§ **What the task requires**:
Apart from the images, the records below need to be copied exactly.

§ **Source information**:
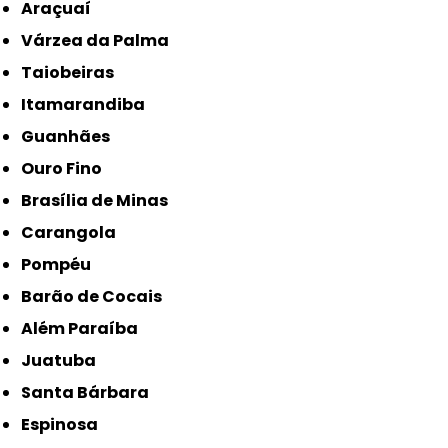
Araçuaí
Várzea da Palma
Taiobeiras
Itamarandiba
Guanhães
Ouro Fino
Brasília de Minas
Carangola
Pompéu
Barão de Cocais
Além Paraíba
Juatuba
Santa Bárbara
Espinosa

§ **Your solution**:
Araçuaí
Várzea da Palma
Taiobeiras
Itamarandiba
Guanhães
Ouro Fino
Brasília de Minas
Carangola
Pompéu
Barão de Cocais
Além Paraíba
Juatuba
Santa Bárbara
Espinosa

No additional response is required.